With this setup, the chip was able to passively pump water from the tank through the chip and out into a beaker, at a constant flow rate for several days, as opposed to previous designs that only pumped for several minutes.
Anette “Peko” Hosoi, professor and associate department head for operations in MIT’s Department of Mechanical Engineering, said the chip’s passive pumping may be leveraged as a simple hydraulic actuator for small robots. Engineers have found it difficult and expensive to make tiny, movable parts and pumps to power complex movements in small robots. The team’s new pumping mechanism may enable robots whose motions are propelled by inexpensive, sugar-powered pumps.
“The goal of this work is cheap complexity, like one sees in nature,” said Hosoi. “It’s easy to add another leaf or xylem channel in a tree. In small robotics, everything is hard, from manufacturing, to integration, to actuation. If we could make the building blocks that enable cheap complexity, that would be super exciting. I think these [microfluidic pumps] are a step in that direction.”
According to Hosoi, “If you design your robot in a smart way, you could absolutely stick a sugar cube on it and let it go.”
Perovskite solar cell stability
Researchers from Aalto University, Uppsala University, and École Polytechnique Fédérale de Lausanne (EPFL) improved the long term stability of perovskite solar cells using “random network” nanotube films, films composed of single-walled carbon nanotubes.
Perovskite solar cells are promising for their ability to capture light efficiently and conduct well, but the lifetime of solar cells made of metalorganic perovskites has proven to be very short compared to cells made of silicon.
“In a traditional perovskite solar cell, the hole conductor layer consists of organic material and, on top of it, a thin layer of gold that easily starts to disintegrate and diffuse through the whole solar cell structure. We replaced the gold and also part of the organic material with films made of carbon nanotubes and achieved good cell stability in 60 degrees and full one sun illumination conditions,” explained Kerttu Aitola, a researcher at Uppsala University.

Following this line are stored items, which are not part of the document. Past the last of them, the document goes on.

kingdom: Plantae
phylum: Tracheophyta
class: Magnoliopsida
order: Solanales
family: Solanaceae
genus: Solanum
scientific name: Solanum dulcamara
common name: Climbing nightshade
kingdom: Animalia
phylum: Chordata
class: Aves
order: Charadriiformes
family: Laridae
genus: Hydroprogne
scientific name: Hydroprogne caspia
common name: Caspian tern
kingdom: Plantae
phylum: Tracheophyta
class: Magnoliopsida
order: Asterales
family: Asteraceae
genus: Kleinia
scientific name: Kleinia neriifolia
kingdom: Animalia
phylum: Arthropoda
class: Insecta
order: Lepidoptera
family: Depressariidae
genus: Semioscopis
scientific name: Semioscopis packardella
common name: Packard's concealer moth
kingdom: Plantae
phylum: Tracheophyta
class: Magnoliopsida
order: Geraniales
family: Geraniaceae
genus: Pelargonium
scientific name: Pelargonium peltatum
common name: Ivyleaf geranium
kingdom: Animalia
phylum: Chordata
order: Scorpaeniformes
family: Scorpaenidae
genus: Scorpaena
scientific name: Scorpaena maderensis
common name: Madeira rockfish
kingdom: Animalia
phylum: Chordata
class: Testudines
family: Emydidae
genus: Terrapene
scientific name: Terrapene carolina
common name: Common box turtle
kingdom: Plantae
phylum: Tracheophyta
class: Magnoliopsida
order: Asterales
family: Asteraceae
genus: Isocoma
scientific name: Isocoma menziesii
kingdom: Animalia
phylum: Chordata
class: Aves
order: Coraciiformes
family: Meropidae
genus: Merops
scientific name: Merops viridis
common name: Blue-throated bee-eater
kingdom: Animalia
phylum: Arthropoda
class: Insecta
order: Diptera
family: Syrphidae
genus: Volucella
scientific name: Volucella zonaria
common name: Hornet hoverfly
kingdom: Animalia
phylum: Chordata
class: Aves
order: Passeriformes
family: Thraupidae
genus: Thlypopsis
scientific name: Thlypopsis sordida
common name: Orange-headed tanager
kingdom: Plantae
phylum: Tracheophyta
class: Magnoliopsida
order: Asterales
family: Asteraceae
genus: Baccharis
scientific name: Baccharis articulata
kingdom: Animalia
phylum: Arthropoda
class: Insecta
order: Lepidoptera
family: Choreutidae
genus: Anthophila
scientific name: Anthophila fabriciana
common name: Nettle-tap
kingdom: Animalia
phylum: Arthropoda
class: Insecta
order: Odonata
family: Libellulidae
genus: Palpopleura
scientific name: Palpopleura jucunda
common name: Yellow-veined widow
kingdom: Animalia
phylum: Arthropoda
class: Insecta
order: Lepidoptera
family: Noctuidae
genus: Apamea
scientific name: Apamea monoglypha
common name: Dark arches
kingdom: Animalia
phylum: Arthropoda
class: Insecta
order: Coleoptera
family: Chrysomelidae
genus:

Cross-section of the solar cell in an electron microscope image. The fluff seen in the front of the image is composed of bundles of nanotubes that have become half-loose when the samples have been prepared for imaging. (Source: Aalto University / University of Uppsala / EPFL)
In the study, thick black films with conductivity as high as possible were used in the back contact of the solar cell where light does not need to get through. According to Aitola, nanotube films can also be made transparent and thin, which would make it possible to use them as the front contact of the cell, which lets light through. Additionally, nanotube films provide superior flexibility compared to the conductive plastic flexible solar cells are currently manufactured on.
The researchers conducted a 140 hour experiment, during which traditional perovskite cells with gold electrodes experienced a dramatic, irreversible efficiency loss, rendering them effectively nonoperational. The nanotube cells showed only a small linear efficiency loss, but with a lifetime the team extrapolated to 580 hours, there’s still a long ways to go to catch up to the 20-30 year lifetime of silicon solar cells.